• [Instructions for the task] Give back the records that follow exactly, images excluded.
-------- Dataset records --------
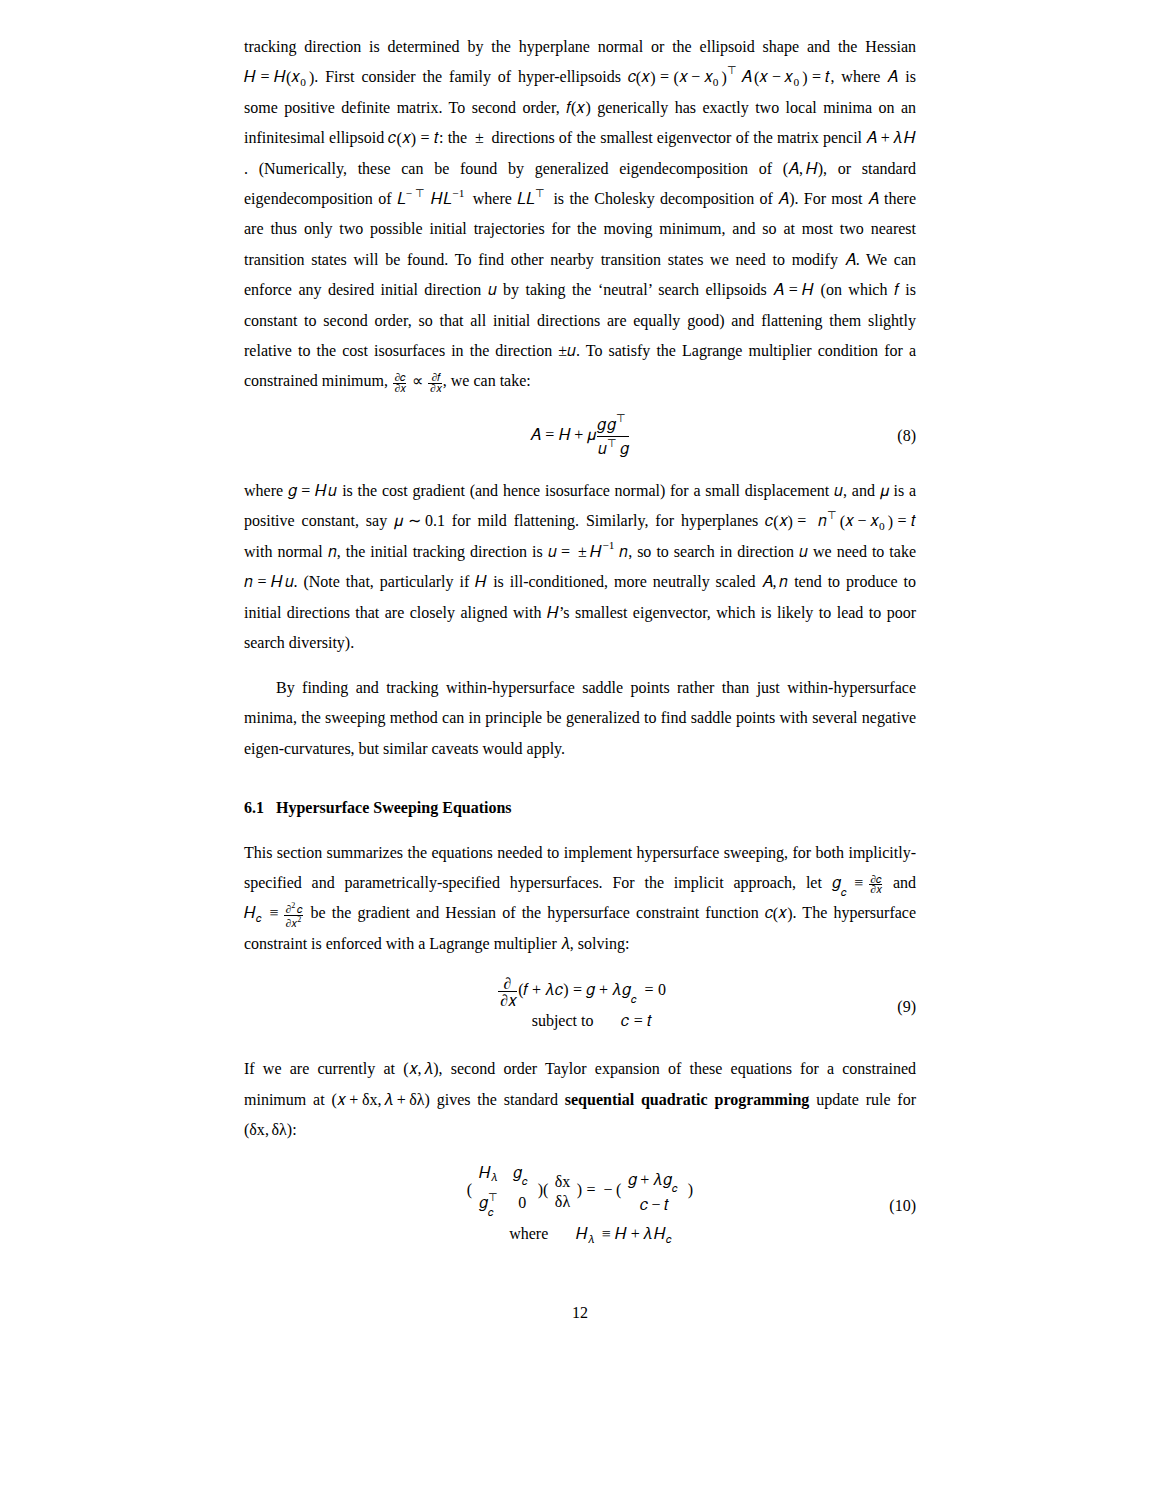tracking direction is determined by the hyperplane normal or the ellipsoid shape and the Hessian H=H(x0). First consider the family of hyper-ellipsoids c(x)=(x−x0)⊤A(x−x0)=t, where A is some positive definite matrix. To second order, f(x) generically has exactly two local minima on an infinitesimal ellipsoid c(x)=t: the ± directions of the smallest eigenvector of the matrix pencil A+λH. (Numerically, these can be found by generalized eigendecomposition of (A,H), or standard eigendecomposition of L−⊤HL−1 where LL⊤ is the Cholesky decomposition of A). For most A there are thus only two possible initial trajectories for the moving minimum, and so at most two nearest transition states will be found. To find other nearby transition states we need to modify A. We can enforce any desired initial direction u by taking the ‘neutral’ search ellipsoids A=H (on which f is constant to second order, so that all initial directions are equally good) and flattening them slightly relative to the cost isosurfaces in the direction ±u. To satisfy the Lagrange multiplier condition for a constrained minimum, ∂c∂x∝∂f∂x, we can take:
A=H+μ gg⊤ u⊤g (8)
where g=Hu is the cost gradient (and hence isosurface normal) for a small displacement u, and μ is a positive constant, say μ∼0.1 for mild flattening. Similarly, for hyperplanes c(x)= n⊤(x−x0)=t with normal n, the initial tracking direction is u=±H−1n, so to search in direction u we need to take n=Hu. (Note that, particularly if H is ill-conditioned, more neutrally scaled A,n tend to produce to initial directions that are closely aligned with H’s smallest eigenvector, which is likely to lead to poor search diversity).
By finding and tracking within-hypersurface saddle points rather than just within-hypersurface minima, the sweeping method can in principle be generalized to find saddle points with several negative eigen-curvatures, but similar caveats would apply.
6.1 Hypersurface Sweeping Equations
This section summarizes the equations needed to implement hypersurface sweeping, for both implicitly-specified and parametrically-specified hypersurfaces. For the implicit approach, let gc≡∂c∂x and Hc≡∂2c∂x2 be the gradient and Hessian of the hypersurface constraint function c(x). The hypersurface constraint is enforced with a Lagrange multiplier λ, solving:
∂∂x (f+λc) = g+λgc =0 subject to c=t (9)
If we are currently at (x,λ), second order Taylor expansion of these equations for a constrained minimum at (x+δx,λ+δλ) gives the standard sequential quadratic programming update rule for (δx,δλ):
( Hλgc gc⊤0 ) ( δx δλ ) = − ( g+λgc c−t ) where Hλ≡H+λHc (10)
12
--------
• [Reply]
tracking direction is determined by the hyperplane normal or the ellipsoid shape and the Hessian H=H(x0). First consider the family of hyper-ellipsoids c(x)=(x−x0)⊤A(x−x0)=t, where A is some positive definite matrix. To second order, f(x) generically has exactly two local minima on an infinitesimal ellipsoid c(x)=t: the ± directions of the smallest eigenvector of the matrix pencil A+λH. (Numerically, these can be found by generalized eigendecomposition of (A,H), or standard eigendecomposition of L−⊤HL−1 where LL⊤ is the Cholesky decomposition of A). For most A there are thus only two possible initial trajectories for the moving minimum, and so at most two nearest transition states will be found. To find other nearby transition states we need to modify A. We can enforce any desired initial direction u by taking the ‘neutral’ search ellipsoids A=H (on which f is constant to second order, so that all initial directions are equally good) and flattening them slightly relative to the cost isosurfaces in the direction ±u. To satisfy the Lagrange multiplier condition for a constrained minimum, ∂c∂x∝∂f∂x, we can take:
A=H+μ gg⊤ u⊤g (8)
where g=Hu is the cost gradient (and hence isosurface normal) for a small displacement u, and μ is a positive constant, say μ∼0.1 for mild flattening. Similarly, for hyperplanes c(x)= n⊤(x−x0)=t with normal n, the initial tracking direction is u=±H−1n, so to search in direction u we need to take n=Hu. (Note that, particularly if H is ill-conditioned, more neutrally scaled A,n tend to produce to initial directions that are closely aligned with H’s smallest eigenvector, which is likely to lead to poor search diversity).
By finding and tracking within-hypersurface saddle points rather than just within-hypersurface minima, the sweeping method can in principle be generalized to find saddle points with several negative eigen-curvatures, but similar caveats would apply.
6.1 Hypersurface Sweeping Equations
This section summarizes the equations needed to implement hypersurface sweeping, for both implicitly-specified and parametrically-specified hypersurfaces. For the implicit approach, let gc≡∂c∂x and Hc≡∂2c∂x2 be the gradient and Hessian of the hypersurface constraint function c(x). The hypersurface constraint is enforced with a Lagrange multiplier λ, solving:
∂∂x (f+λc) = g+λgc =0 subject to c=t (9)
If we are currently at (x,λ), second order Taylor expansion of these equations for a constrained minimum at (x+δx,λ+δλ) gives the standard sequential quadratic programming update rule for (δx,δλ):
( Hλgc gc⊤0 ) ( δx δλ ) = − ( g+λgc c−t ) where Hλ≡H+λHc (10)
12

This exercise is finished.